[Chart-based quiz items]
-- Opening Marker --

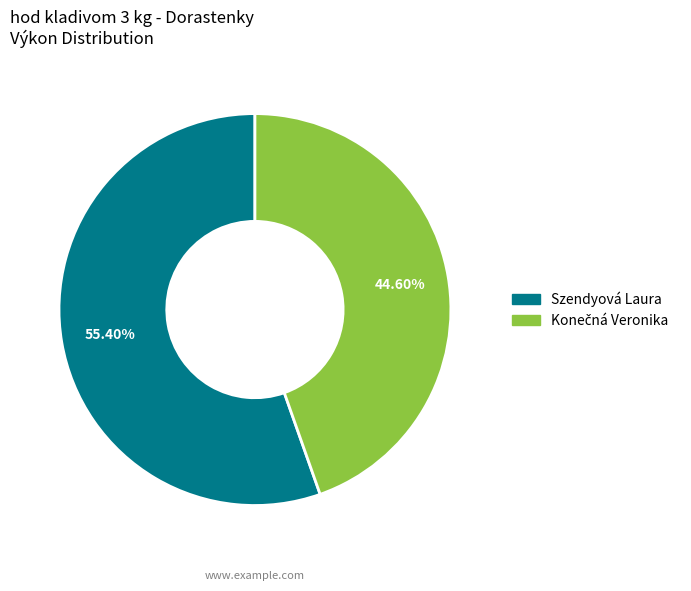

To the nearest percent, what is the average slice percentage?

50%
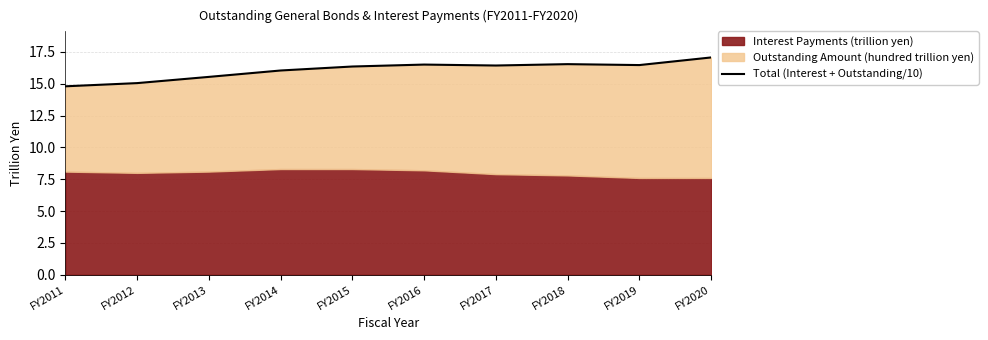

At which label does the data first exceed 16?

FY2014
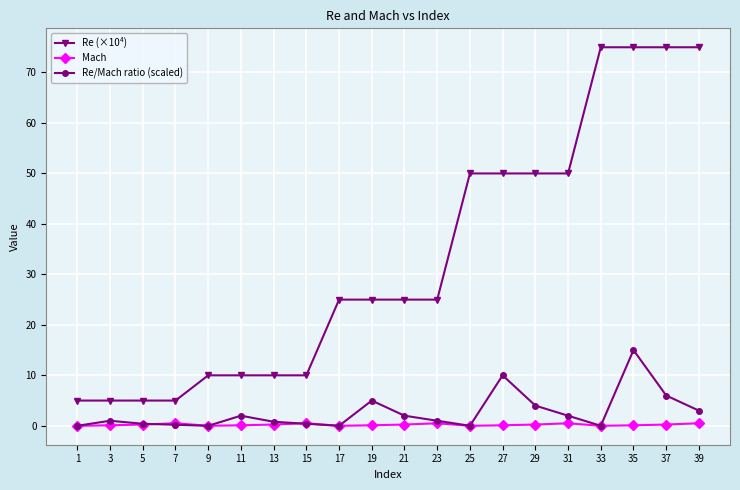

Which series has the widest spread of values?

Re (×10⁴)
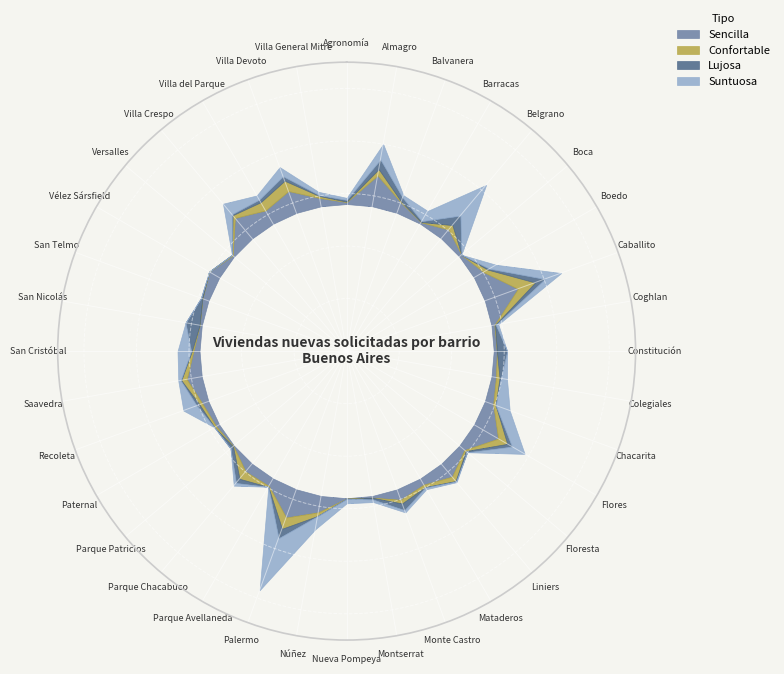

At which category does the chart reach its minimum across all series?

Boca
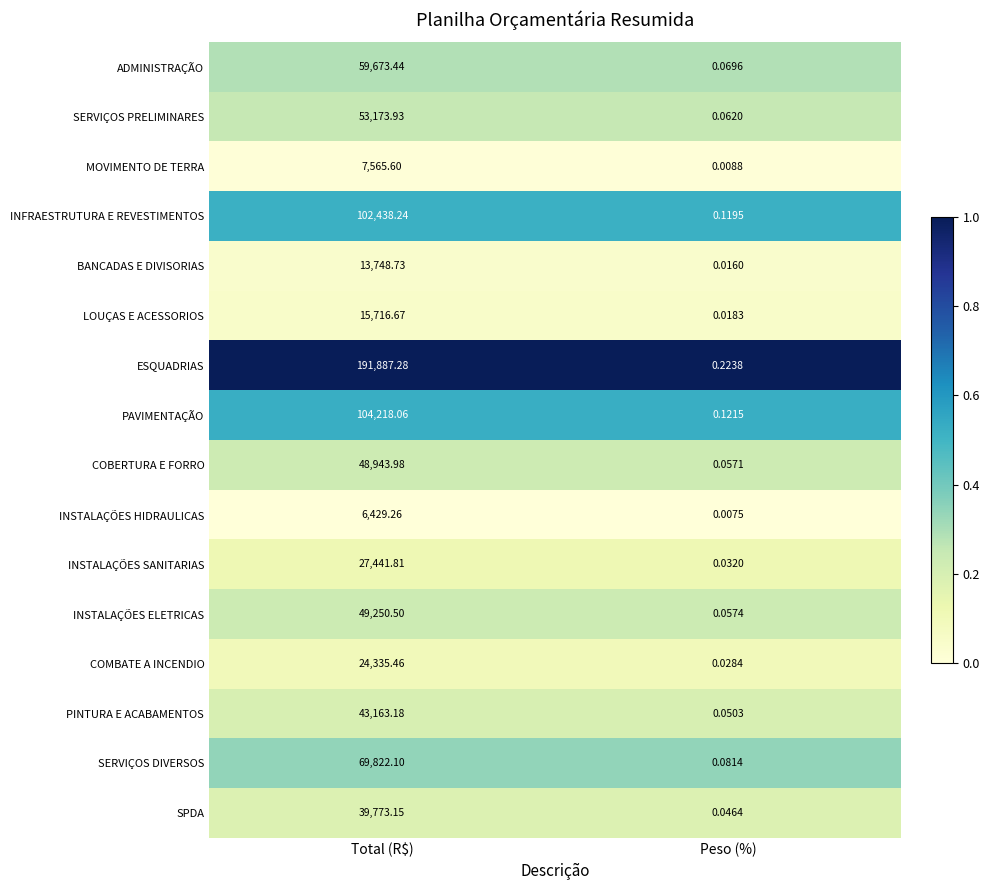

Which series changed the most between Total (R$) and Peso (%)?

ESQUADRIAS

-- Closing Marker --

→ **INSTRUCTIONS TO FOLLOW**
In the stretch from the line containing "Which series has the widest spread of values?" through the end of the data, replace "series" with "data series" and leave everything else unchanged. Return only those lines, without the pictures.

→ **ANSWER SECTION**
Which data series has the widest spread of values?

Re (×10⁴)

At which category does the chart reach its minimum across all data series?

Boca

Which data series changed the most between Total (R$) and Peso (%)?

ESQUADRIAS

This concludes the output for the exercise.